Cuccu et al analyzed patients in the high-intermediate and high-risk groups and did not observe a difference in the 5-year recurrence-free survival rate between the sentinel lymph node biopsy group and the pelvic lymphadenectomy group, with or without para-aortic lymphadenectomy (74.3% and 78.6%, respectively, p = 0.690). Furthermore, no differences were observed after patient stratification by risk group.16
Several studies have shown no difference in recurrence-free survival between patients with different levels of lymph node assessment, including sentinel lymph node, sentinel lymph node with backup lymphadenectomy, and systematic lymphadenectomy.17,18
Several prospective studies have aimed to investigate the oncological safety of sentinel lymph node biopsy compared to systematic lymphadenectomy up to the level of the renal vessels.19–21 One such study aimed to analyze patients with various histological forms of Stages I and II disease, comparing the two surgical methods while considering adjuvant treatment choices, including six courses of chemotherapy following surgery and brachytherapy.22
Several studies have demonstrated the impact of lymphovascular invasion (LVI) on disease-free survival in endometrial cancer. Positive LVI has been identified as a predictor of reduced progression-free survival (PFS) and may independently contribute more to distant recurrences than to local ones.23–25 In our study, the impact of LVI on disease recurrence was not analyzed. Further data are needed to clarify this association.

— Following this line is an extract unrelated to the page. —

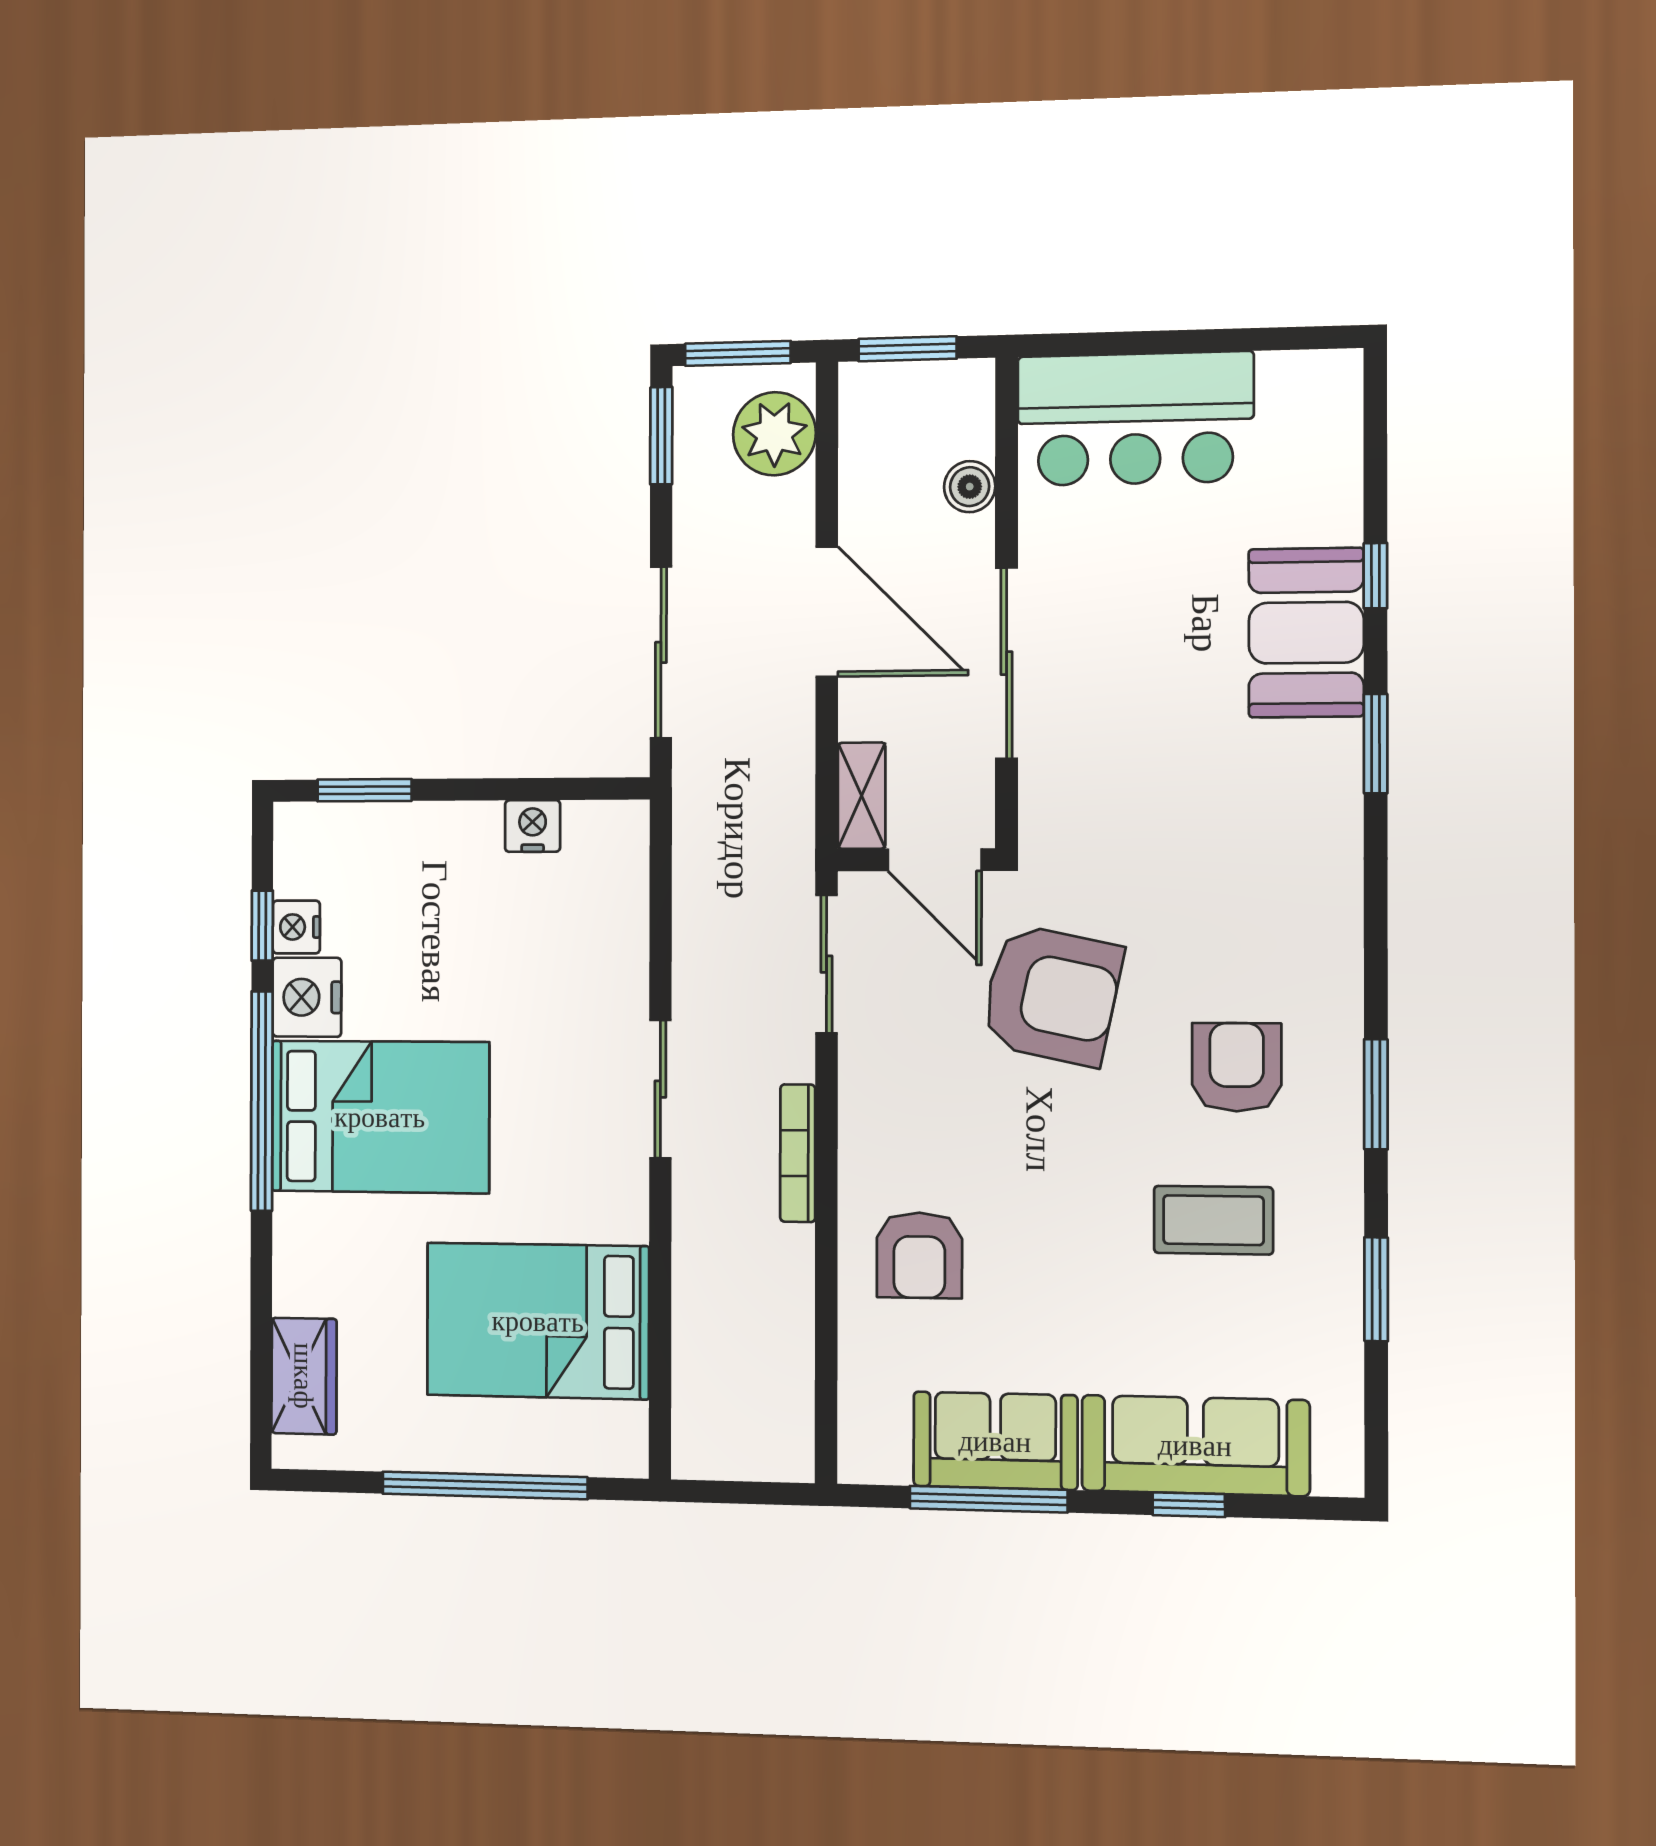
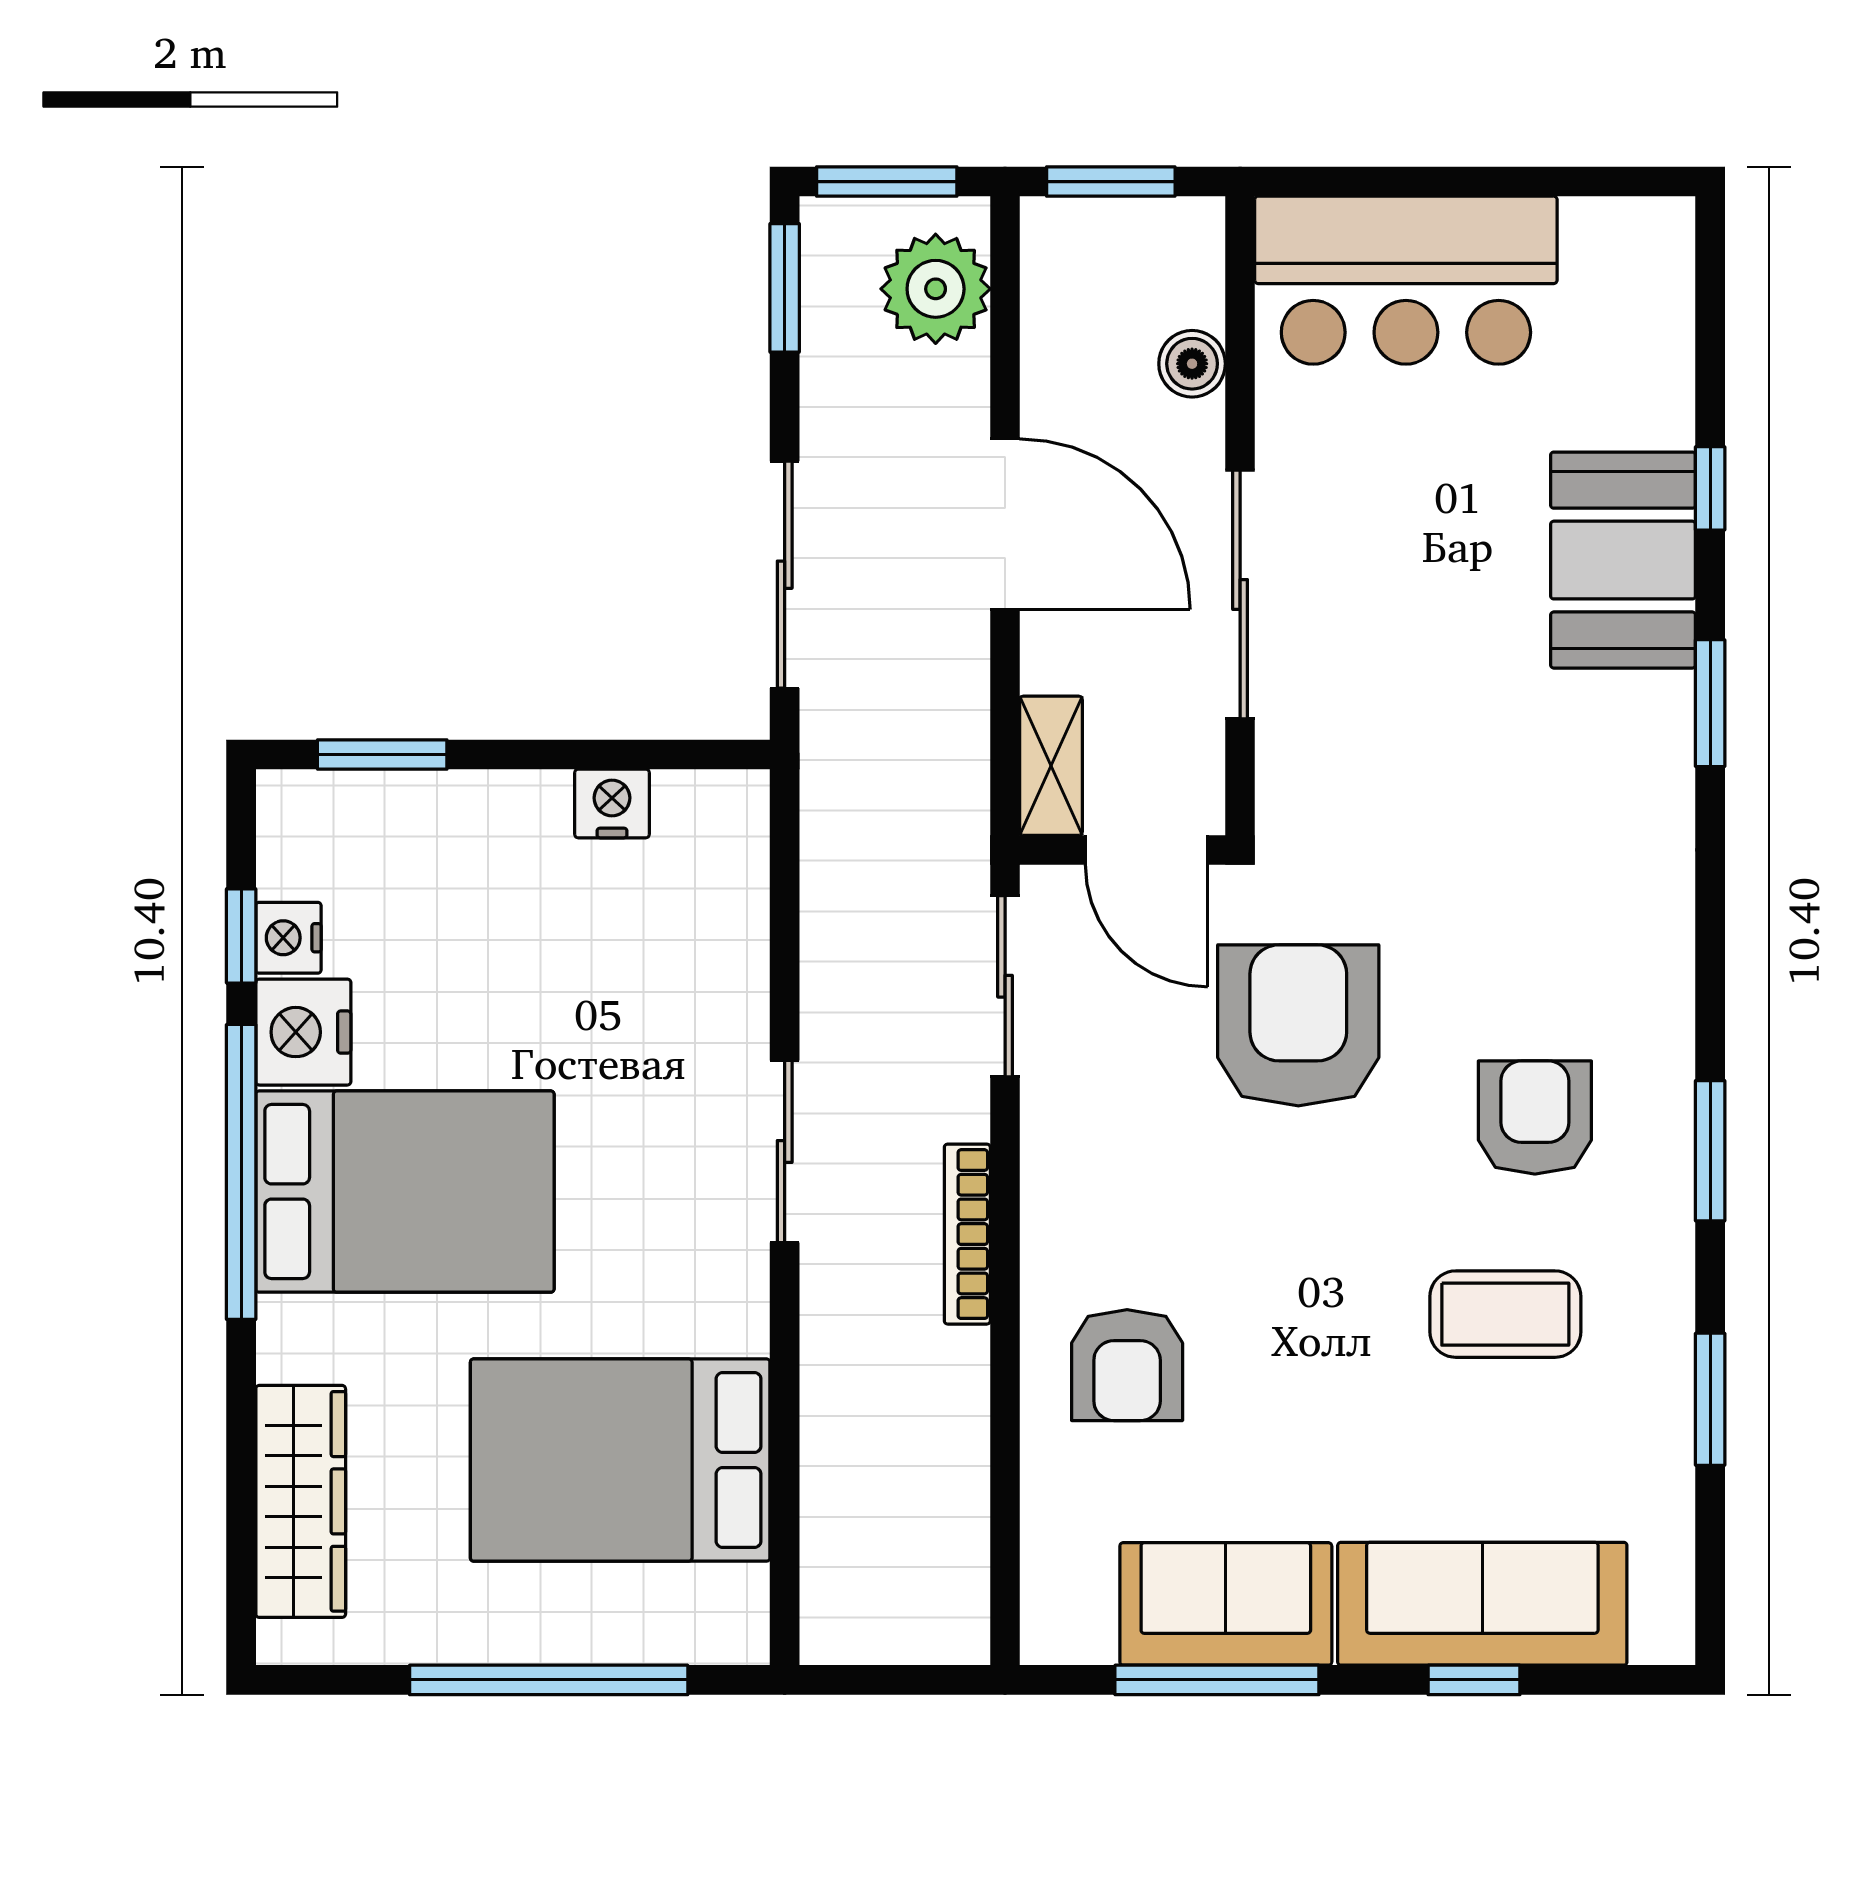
armchair: (1052, 995) -> (1298, 1025), turned -102
wardrobe: (304, 1376) -> (301, 1501), width x1.50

However, our study results indicate that systematic lymphadenectomy did not demonstrate an advantage in recurrence-free survival in patients with endometrioid Stage I–II cancer, which is in agreement with the results of previous studies.
Our study included patients based on myometrial invasion depth or histological type, any grading, Stage I–II disease, and any invasion depth. It should also be noted that indocyanine green dye was used as the marker in the sentinel lymph node group, and no backup lymphadenectomy was performed.
Due to the recent registration of indocyanine green in Ukraine, the follow-up duration is relatively short; however, these results are promising for future data analysis and in planning prospective studies.
Limitations
First, the study was conducted on a limited number of patients, which could potentially influence the survival outcomes. Second, since the study was retrospective in design, it was not possible to assess the MRI/CT diagnostic results regarding lymph node involvement, which might have contributed to the observed differences in the number of affected lymph nodes between the two groups due to diagnostic errors and the detection of suspicious nodes. Third, a video recording of the lymph node mapping sequence during surgery was not available for analysis. Fourth, this was a multicenter study, and there was no single reference center for the histological evaluation of postoperative material. This could have resulted in the low number of detected affected lymph nodes in the study group. Finally, 86.9% of patients underwent laparotomy in the control group, while 100% of the study group underwent laparoscopy. This heterogeneity in the choice of surgical access could have influenced the incidence of postoperative complications in the two groups.
Conclusion
Systematic lymphadenectomy in intermediate and high-intermediate risk patients with endometrial cancer remains a topic of debate. Sentinel lymph node biopsy may be an alternative that does not compromise recurrence-free survival; however, further prospective studies with a larger patient sample and a standardized choice of adjuvant treatment are needed.
Disclosure
The authors report no conflicts of interest in this work.